Background technology
Peanut is one of important oil crop in the world, and the peanut yield of China occupies first place in the world.Some biologies and abiotic stress all can influence output, especially soil insect, fungi and the bacteriosis of peanut.Although traditional crossbreeding can obtain some pest-resistant disease-resistant strain (Garcia et al., 2006), but low (the Kochert et al. of peanut cultivating variety genetic diversity, 1991), the crossbreeding cycle is long, common and other the unexpected linkages of characters of the disease-resistant proterties of breeding, therefore, cultivate peanut varieties by the molecular breeding means at present, the improvement peanut quality has remarkable advantages.

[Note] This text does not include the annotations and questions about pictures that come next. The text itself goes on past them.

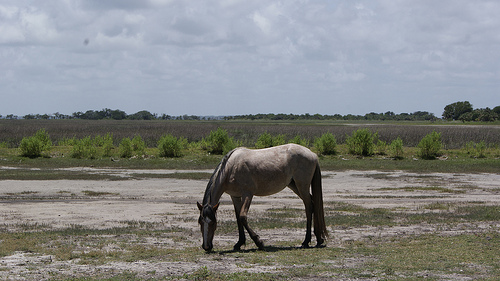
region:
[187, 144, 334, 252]
The horse shown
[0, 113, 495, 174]
The grass behind the horse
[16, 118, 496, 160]
The line of bushes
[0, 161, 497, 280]
The mostly dirt lot the horse is standing on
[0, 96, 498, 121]
The trees in the background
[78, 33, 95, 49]
The circular spec in the sky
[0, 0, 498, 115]
The clouds in the sky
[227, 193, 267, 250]
The front legs of the horse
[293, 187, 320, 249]
The back legs of the horse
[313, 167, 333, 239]
The tail of the horse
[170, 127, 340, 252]
the horse is standing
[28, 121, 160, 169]
the bush is green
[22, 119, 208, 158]
there are many bushes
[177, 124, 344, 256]
the horse is brown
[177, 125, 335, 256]
the horse is eating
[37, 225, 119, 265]
the grass is green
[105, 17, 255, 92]
the sky is cloudy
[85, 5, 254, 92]
the clouds are white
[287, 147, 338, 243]
the tail is long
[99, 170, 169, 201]
the dirt is brown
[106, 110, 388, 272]
horse grazing alone in a field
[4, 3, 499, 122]
cloudy overcast sky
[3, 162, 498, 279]
grass is sparse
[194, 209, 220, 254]
horse has a white marking down its nose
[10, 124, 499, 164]
small green bushes behind a horse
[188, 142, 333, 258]
horse has its neck bent down and its mouth close to the ground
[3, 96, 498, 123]
trees in the background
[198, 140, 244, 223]
horse has a dark colored mane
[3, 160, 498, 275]
field is not totally covered with grass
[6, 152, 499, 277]
grass on a field is patchy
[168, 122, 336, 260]
horse is skinny and pale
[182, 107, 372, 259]
a beautiful horse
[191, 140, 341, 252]
the horse is a dun color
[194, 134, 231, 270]
the horse has a black mane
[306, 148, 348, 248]
the horse has a black tail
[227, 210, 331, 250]
the lower part of the horse's legs are black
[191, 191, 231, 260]
the horse has a blaze on her face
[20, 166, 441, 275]
the horse is trying to graze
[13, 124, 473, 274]
the entire area is very sparse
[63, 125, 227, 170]
some greenery exists in the background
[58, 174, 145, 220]
this whole area looks veyr sandy and dry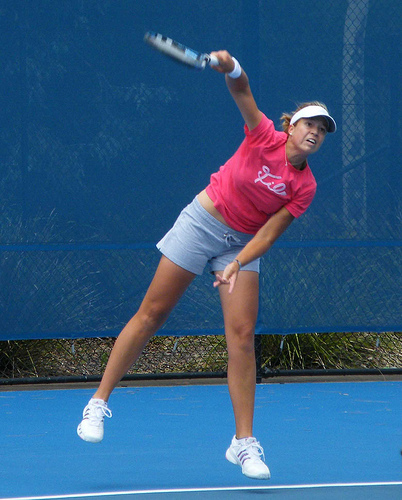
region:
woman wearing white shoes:
[51, 375, 298, 484]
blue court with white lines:
[159, 461, 322, 498]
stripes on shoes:
[222, 438, 289, 483]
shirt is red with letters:
[217, 154, 326, 229]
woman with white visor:
[266, 91, 345, 159]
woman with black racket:
[135, 23, 271, 89]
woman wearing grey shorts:
[144, 192, 282, 289]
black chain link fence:
[7, 328, 399, 392]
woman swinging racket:
[135, 21, 344, 319]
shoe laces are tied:
[214, 421, 282, 492]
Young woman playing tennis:
[64, 28, 354, 484]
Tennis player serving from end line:
[67, 23, 327, 494]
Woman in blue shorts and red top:
[146, 104, 326, 283]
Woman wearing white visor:
[273, 89, 336, 166]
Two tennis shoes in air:
[66, 382, 286, 492]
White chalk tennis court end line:
[65, 473, 400, 493]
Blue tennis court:
[3, 372, 400, 494]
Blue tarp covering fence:
[5, 12, 399, 331]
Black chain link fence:
[0, 311, 400, 385]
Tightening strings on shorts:
[217, 227, 246, 247]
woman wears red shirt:
[55, 44, 347, 493]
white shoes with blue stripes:
[74, 390, 273, 480]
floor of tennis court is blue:
[8, 366, 399, 498]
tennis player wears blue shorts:
[47, 18, 347, 483]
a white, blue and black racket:
[134, 15, 233, 75]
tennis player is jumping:
[68, 15, 350, 482]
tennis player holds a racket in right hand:
[70, 22, 345, 479]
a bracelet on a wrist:
[224, 246, 248, 276]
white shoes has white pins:
[68, 392, 281, 486]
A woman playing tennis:
[76, 21, 339, 483]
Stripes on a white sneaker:
[232, 439, 254, 470]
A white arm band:
[222, 43, 243, 87]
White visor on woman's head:
[285, 99, 340, 159]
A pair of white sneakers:
[74, 393, 276, 486]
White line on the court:
[2, 473, 399, 498]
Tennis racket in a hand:
[137, 18, 234, 78]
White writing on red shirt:
[249, 160, 290, 202]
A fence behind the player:
[1, 327, 399, 385]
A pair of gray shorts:
[152, 195, 263, 282]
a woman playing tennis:
[71, 14, 338, 480]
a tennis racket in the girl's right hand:
[140, 24, 223, 73]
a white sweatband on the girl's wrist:
[228, 54, 241, 80]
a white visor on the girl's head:
[288, 103, 341, 134]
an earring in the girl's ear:
[287, 130, 293, 138]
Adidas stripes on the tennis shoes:
[234, 447, 252, 464]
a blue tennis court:
[0, 376, 400, 498]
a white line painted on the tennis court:
[0, 476, 400, 498]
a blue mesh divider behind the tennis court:
[2, 0, 401, 335]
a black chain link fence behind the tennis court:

The efficient of regenerating system is the key of genetic transformation success or not, the plant regeneration system is exactly to utilize the totipotency of cell, by tissue culture approach or other non-tissue culture approach, under the effect of exogenous hormone, take place or the idiosome cell high-efficient, stably obtain regeneration plant through organ.The selection of explant requires that stronger regeneration capacity is arranged, to the importing and the integration of antibiotic sensitive, suitable foreign gene.The tissue culture of peanut starts from the forties in 20th century, and China then originates in the seventies, but regeneration efficiency is lower.Therefore, set up a peanut regenerating system efficiently, improvement peanut quality, raising peanut yield are had great importance.
Summary of the invention
At the defective in the above-mentioned field, the invention provides a kind of is the method for building up of explant peanut regenerating system to remove scutellum, and the bud induction rate of this method can reach about 48%, and the subculture well-grown can become the good regenerating system of genetic transformation.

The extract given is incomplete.